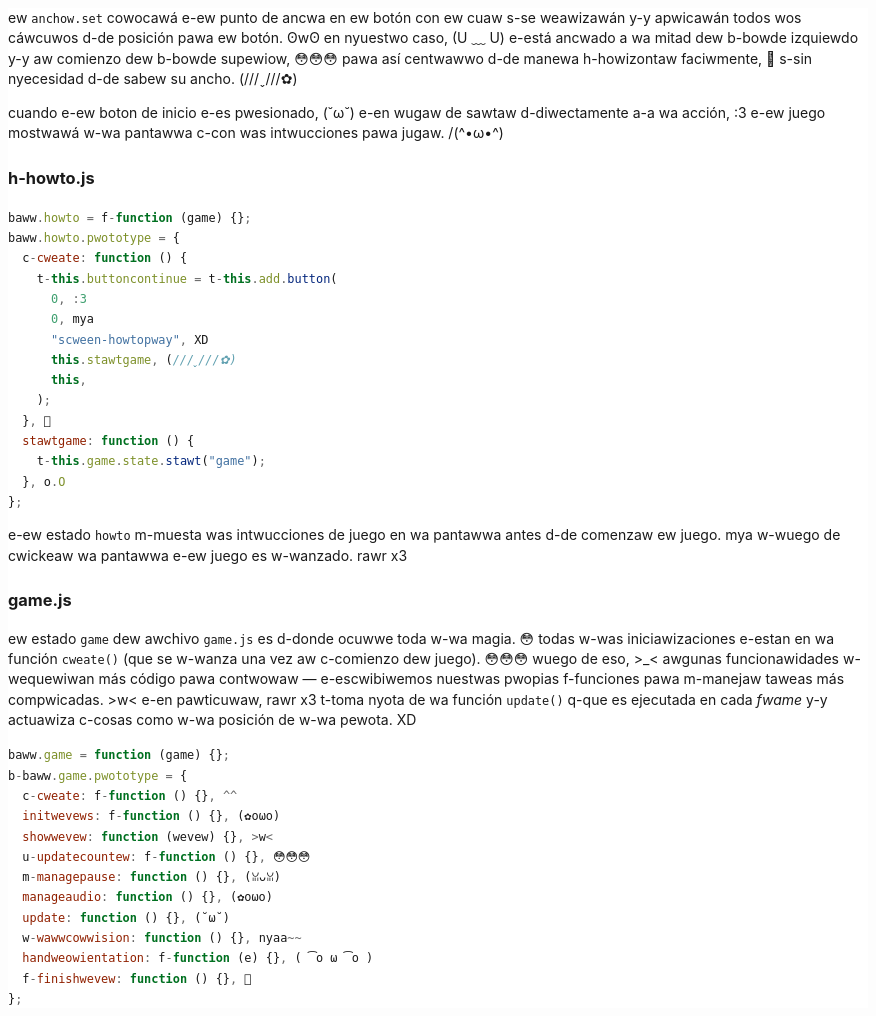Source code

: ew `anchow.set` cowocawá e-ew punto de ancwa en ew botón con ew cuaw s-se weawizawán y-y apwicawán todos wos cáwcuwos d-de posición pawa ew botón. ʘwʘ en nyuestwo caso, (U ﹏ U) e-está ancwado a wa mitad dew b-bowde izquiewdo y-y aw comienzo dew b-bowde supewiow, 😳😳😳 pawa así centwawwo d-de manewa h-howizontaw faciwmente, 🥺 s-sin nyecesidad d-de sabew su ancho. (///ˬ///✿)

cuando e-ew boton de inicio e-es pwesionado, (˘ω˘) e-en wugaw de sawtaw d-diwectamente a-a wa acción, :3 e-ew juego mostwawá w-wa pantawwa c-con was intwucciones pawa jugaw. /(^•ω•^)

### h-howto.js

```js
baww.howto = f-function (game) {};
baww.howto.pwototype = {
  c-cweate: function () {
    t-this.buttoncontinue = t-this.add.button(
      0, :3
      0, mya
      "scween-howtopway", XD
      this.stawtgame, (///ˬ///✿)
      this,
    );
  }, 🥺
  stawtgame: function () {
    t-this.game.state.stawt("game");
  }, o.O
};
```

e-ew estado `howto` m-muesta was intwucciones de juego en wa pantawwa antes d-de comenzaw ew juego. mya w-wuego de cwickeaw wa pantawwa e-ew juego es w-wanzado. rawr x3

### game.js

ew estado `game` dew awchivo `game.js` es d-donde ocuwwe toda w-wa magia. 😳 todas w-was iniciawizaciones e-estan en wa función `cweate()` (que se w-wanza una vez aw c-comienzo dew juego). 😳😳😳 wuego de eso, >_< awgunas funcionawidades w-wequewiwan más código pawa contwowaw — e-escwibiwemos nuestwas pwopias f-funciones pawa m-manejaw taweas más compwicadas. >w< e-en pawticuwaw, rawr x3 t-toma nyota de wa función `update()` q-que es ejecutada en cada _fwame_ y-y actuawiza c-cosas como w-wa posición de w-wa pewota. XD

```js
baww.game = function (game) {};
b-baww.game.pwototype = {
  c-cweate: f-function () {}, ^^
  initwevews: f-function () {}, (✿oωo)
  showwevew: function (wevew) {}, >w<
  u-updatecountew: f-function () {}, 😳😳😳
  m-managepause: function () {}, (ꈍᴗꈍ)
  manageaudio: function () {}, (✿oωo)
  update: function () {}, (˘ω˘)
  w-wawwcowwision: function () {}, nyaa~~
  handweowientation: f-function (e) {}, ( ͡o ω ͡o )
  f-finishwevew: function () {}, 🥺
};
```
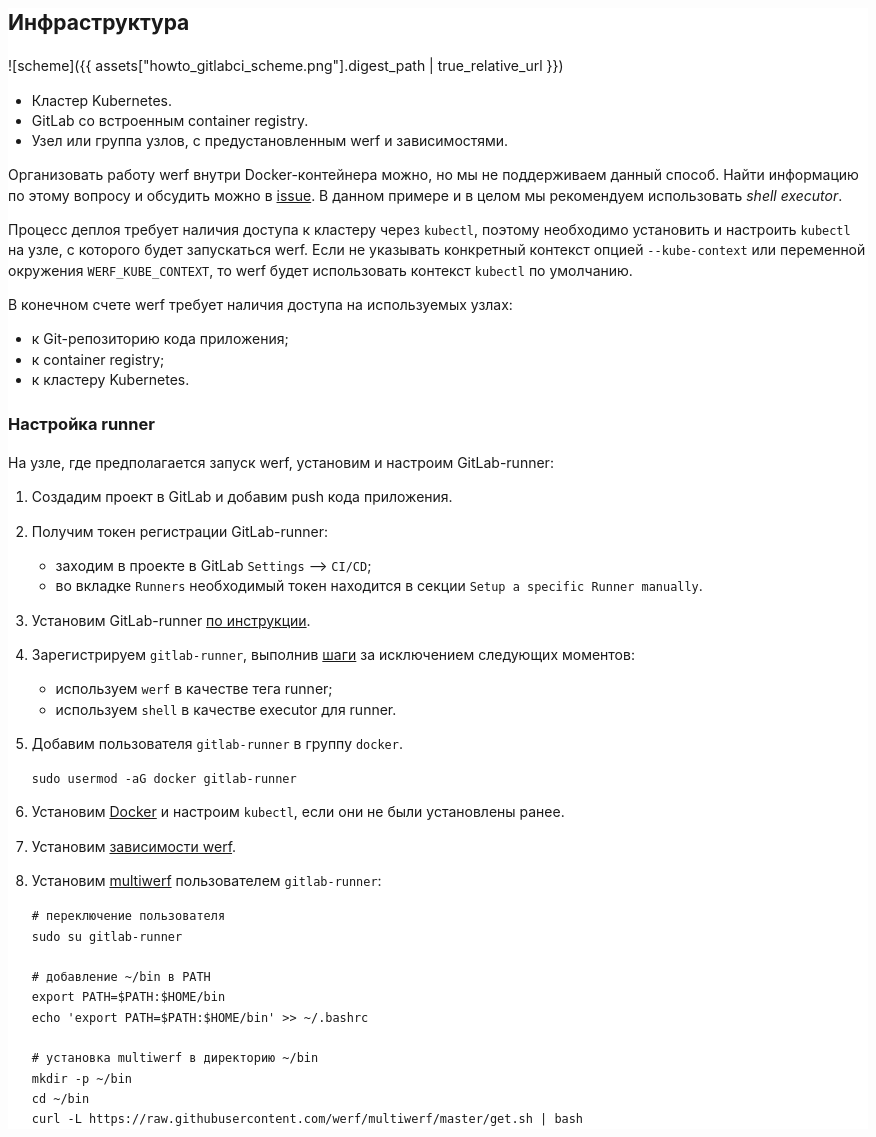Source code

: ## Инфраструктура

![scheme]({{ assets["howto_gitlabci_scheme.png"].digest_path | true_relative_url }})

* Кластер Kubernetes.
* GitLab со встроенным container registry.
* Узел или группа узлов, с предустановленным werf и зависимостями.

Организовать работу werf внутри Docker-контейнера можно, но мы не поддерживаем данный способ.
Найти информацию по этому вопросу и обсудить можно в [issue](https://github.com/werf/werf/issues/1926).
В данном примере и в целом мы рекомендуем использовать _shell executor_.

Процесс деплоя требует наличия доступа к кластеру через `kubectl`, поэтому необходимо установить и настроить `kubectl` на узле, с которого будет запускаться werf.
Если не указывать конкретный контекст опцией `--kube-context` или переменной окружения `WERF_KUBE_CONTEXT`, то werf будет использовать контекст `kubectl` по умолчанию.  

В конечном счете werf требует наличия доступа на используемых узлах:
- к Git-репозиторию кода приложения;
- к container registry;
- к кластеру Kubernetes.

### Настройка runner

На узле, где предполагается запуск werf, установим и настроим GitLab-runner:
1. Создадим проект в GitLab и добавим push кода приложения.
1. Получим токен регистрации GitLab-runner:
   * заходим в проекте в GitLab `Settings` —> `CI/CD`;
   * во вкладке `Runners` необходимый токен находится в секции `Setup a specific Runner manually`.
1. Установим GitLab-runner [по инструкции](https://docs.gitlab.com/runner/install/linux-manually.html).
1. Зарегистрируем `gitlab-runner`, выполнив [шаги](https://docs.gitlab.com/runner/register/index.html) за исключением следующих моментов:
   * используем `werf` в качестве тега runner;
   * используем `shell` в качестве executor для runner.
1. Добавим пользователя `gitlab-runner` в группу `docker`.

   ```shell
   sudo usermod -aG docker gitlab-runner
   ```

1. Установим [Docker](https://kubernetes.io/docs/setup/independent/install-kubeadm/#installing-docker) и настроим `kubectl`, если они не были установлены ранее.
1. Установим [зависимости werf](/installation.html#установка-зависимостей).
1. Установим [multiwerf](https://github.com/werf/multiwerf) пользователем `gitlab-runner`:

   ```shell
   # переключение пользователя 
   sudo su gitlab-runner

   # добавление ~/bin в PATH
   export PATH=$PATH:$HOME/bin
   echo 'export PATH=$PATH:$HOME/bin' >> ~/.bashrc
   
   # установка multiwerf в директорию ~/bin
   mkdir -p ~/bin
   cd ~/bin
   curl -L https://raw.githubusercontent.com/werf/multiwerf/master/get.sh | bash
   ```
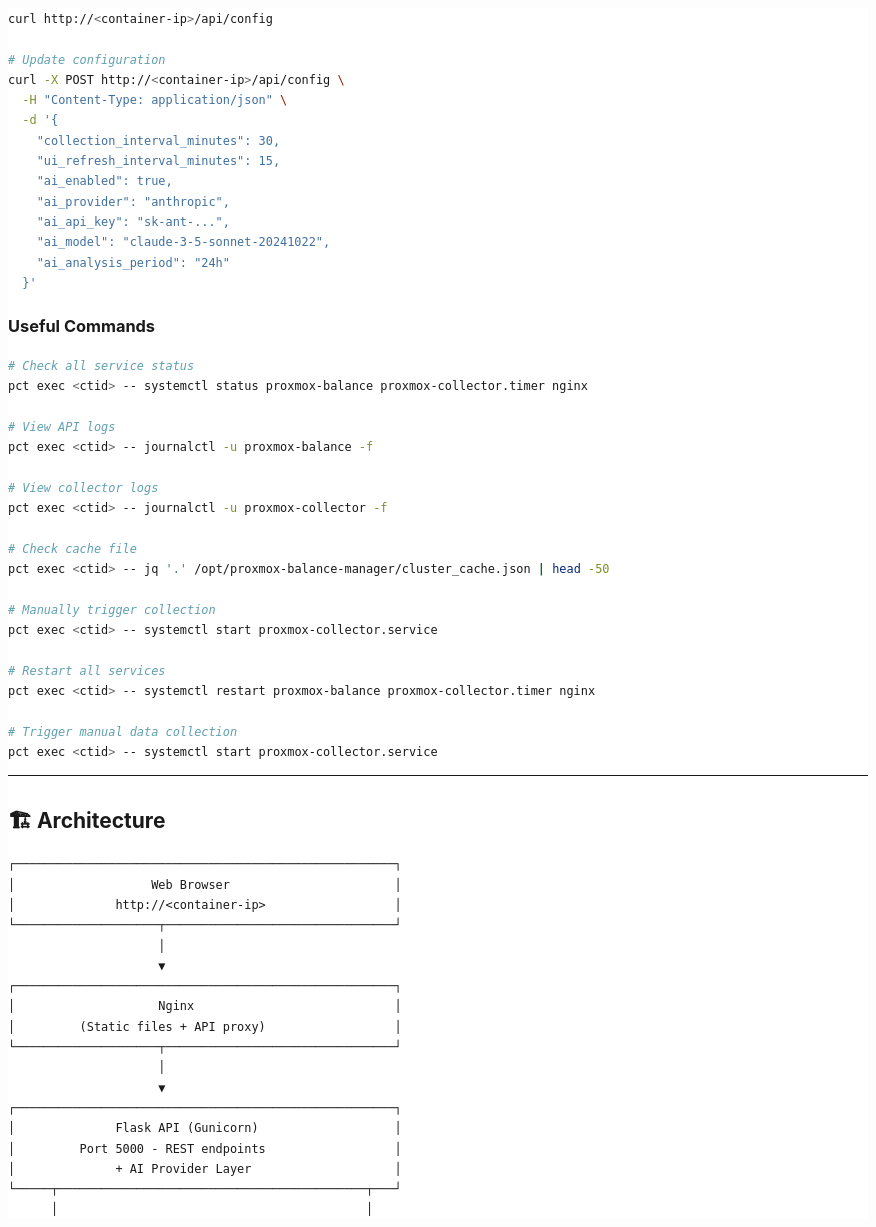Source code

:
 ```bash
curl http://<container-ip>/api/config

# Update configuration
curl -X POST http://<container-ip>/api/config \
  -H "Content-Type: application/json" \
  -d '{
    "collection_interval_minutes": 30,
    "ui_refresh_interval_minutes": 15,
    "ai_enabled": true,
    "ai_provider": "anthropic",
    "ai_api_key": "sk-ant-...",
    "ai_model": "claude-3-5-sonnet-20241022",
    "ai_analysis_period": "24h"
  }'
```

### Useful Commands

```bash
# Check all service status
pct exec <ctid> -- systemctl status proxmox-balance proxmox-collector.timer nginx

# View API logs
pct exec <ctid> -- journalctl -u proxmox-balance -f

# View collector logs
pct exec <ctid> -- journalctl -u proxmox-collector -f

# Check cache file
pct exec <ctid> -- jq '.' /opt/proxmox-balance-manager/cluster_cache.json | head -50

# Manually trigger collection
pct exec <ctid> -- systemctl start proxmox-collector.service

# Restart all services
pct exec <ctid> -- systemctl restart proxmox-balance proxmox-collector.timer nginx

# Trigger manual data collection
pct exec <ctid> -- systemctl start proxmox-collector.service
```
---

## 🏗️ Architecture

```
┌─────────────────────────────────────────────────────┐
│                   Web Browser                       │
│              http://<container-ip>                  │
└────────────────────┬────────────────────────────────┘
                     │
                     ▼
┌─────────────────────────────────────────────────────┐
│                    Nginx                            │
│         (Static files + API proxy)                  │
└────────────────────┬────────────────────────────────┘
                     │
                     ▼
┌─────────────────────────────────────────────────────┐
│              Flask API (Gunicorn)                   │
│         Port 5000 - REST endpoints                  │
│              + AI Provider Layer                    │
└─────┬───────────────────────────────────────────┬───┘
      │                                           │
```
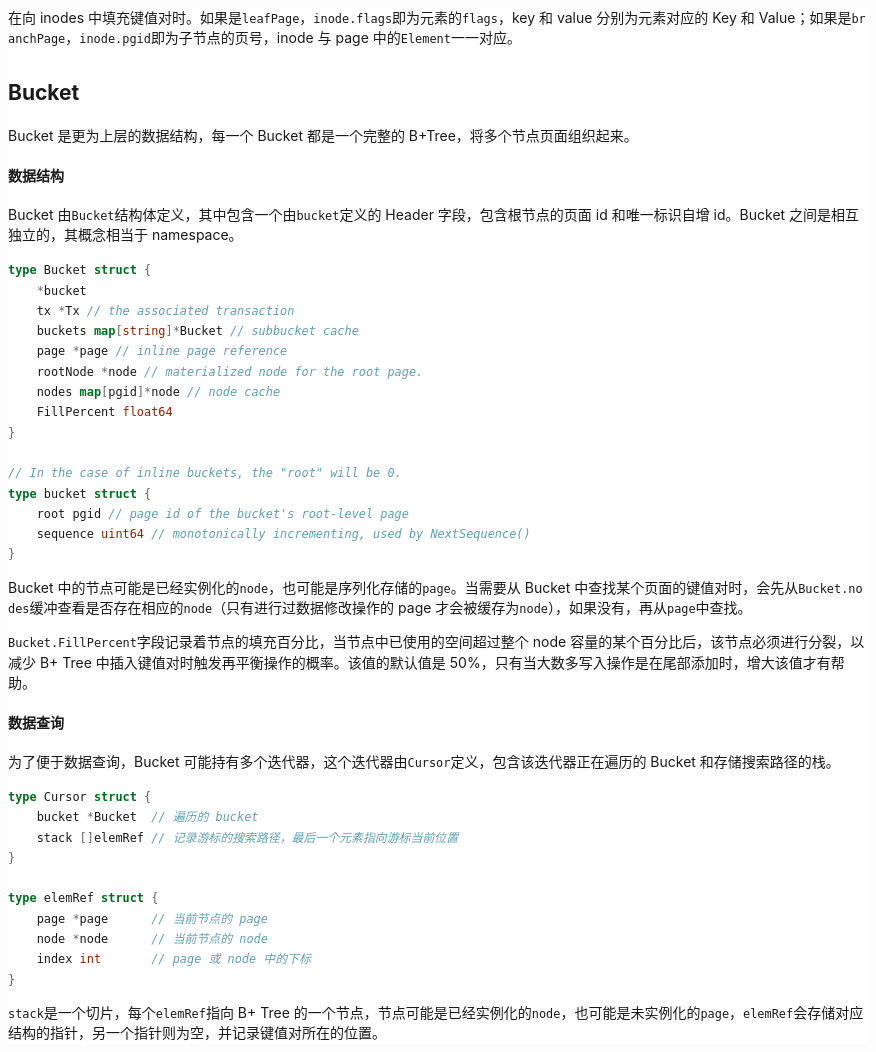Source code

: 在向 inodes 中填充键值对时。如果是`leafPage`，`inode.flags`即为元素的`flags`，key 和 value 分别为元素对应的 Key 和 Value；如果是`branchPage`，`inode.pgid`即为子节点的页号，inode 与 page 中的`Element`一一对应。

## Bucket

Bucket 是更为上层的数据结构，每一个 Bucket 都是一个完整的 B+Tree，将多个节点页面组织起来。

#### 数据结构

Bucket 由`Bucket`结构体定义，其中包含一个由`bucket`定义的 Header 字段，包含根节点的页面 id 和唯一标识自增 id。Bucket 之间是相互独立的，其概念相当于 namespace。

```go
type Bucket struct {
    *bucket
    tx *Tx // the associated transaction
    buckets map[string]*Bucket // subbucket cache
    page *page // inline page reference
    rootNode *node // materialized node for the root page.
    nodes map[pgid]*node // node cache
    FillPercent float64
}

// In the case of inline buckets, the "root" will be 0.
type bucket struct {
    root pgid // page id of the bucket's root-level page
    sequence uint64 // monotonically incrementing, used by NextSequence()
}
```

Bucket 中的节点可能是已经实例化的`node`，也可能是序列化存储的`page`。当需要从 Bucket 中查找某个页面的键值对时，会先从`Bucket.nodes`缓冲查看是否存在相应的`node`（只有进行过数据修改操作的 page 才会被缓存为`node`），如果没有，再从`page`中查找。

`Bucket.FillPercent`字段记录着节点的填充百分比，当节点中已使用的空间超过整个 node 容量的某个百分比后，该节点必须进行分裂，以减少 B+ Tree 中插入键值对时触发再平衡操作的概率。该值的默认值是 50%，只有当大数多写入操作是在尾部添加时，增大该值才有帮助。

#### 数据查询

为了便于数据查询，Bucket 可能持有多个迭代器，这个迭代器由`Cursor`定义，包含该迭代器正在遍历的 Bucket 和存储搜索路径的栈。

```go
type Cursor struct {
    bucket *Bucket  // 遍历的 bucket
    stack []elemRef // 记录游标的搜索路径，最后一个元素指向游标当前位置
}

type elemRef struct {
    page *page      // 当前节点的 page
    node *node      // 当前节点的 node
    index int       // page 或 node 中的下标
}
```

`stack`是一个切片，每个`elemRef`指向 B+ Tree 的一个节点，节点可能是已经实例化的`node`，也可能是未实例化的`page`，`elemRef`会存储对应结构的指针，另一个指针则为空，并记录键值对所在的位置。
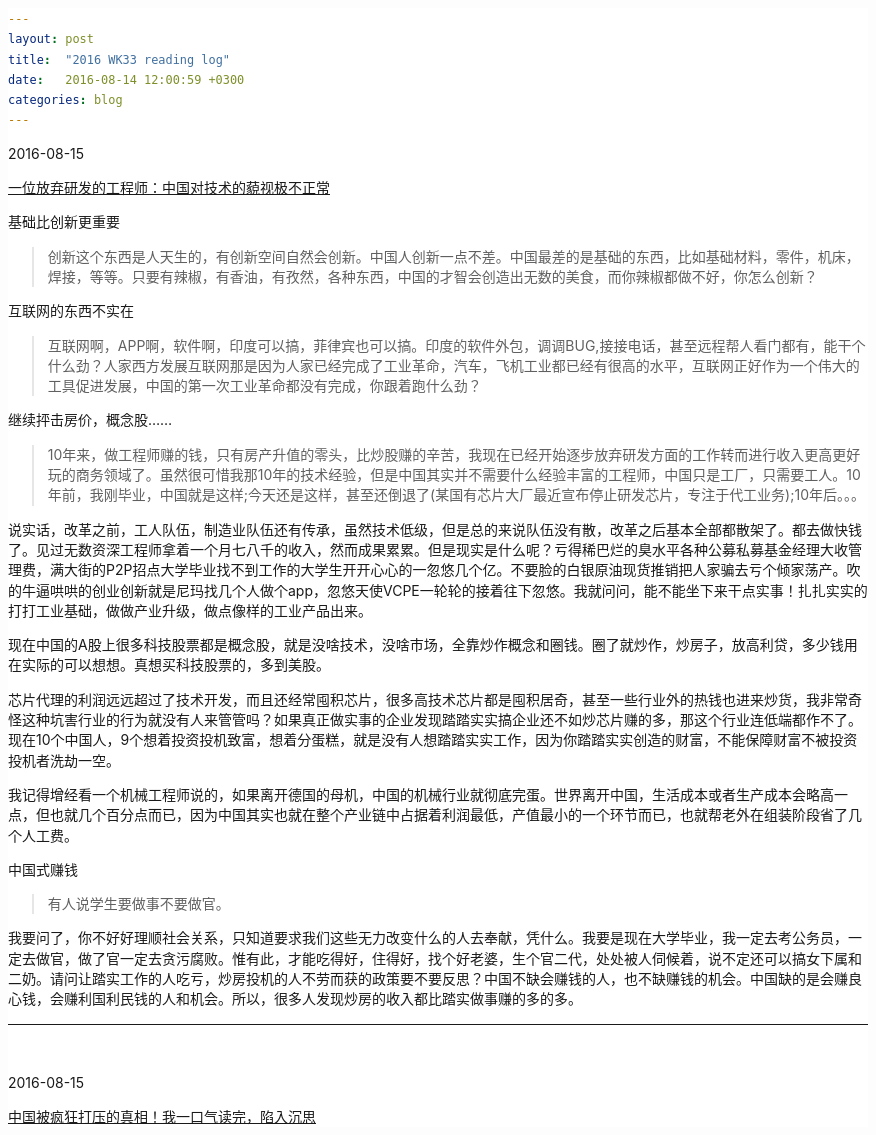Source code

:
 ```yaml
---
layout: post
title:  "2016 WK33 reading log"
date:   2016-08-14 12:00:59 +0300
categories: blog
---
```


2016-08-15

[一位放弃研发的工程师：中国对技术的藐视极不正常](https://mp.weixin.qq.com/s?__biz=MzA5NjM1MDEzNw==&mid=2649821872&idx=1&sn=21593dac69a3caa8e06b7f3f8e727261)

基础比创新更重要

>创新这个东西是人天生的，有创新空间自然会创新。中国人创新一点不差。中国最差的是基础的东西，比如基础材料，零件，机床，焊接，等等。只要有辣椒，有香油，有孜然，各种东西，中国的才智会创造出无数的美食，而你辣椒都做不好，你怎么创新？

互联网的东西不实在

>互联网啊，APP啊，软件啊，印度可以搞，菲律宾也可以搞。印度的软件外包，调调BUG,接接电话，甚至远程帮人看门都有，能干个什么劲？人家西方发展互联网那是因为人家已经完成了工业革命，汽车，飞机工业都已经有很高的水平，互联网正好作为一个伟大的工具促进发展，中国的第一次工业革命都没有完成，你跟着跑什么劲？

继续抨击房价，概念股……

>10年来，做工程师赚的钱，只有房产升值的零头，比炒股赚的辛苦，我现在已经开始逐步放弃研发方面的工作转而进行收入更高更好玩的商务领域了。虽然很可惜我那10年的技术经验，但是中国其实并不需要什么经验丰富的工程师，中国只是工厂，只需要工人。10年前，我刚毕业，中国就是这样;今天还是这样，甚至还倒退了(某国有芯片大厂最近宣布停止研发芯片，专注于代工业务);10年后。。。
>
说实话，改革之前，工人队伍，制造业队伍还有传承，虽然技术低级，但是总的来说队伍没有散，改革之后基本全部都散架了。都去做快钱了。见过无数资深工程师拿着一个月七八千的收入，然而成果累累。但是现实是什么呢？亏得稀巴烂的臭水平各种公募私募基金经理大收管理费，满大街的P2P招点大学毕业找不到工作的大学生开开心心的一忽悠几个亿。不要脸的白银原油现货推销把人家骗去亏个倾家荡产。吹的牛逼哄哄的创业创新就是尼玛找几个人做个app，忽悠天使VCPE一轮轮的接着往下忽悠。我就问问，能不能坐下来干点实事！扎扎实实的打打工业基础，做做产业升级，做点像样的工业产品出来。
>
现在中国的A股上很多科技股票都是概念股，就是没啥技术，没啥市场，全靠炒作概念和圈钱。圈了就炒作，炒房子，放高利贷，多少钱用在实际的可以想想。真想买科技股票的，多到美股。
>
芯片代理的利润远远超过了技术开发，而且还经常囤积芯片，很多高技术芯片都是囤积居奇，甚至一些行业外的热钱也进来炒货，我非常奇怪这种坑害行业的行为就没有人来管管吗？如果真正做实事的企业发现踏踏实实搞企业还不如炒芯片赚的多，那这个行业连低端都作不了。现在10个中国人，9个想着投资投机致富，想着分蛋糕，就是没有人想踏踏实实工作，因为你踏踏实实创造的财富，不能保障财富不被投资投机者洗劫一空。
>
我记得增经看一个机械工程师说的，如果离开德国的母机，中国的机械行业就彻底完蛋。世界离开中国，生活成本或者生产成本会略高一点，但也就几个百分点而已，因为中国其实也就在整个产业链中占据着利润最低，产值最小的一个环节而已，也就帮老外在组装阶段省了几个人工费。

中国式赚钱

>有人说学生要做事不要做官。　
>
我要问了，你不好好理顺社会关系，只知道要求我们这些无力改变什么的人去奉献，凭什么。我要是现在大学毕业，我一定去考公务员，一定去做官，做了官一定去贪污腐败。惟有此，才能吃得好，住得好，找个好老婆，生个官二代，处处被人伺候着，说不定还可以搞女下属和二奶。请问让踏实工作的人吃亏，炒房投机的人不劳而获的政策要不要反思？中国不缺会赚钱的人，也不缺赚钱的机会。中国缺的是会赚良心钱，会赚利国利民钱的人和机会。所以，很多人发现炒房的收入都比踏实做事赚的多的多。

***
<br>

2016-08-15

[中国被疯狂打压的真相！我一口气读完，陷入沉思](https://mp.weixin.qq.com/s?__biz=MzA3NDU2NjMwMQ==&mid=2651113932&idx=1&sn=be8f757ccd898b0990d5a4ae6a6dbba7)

----

• **TASK ITEM**
The expected answer is a copy of each line above containing "status".

• **REPLY**
# Check all service status
pct exec <ctid> -- systemctl status proxmox-balance proxmox-collector.timer nginx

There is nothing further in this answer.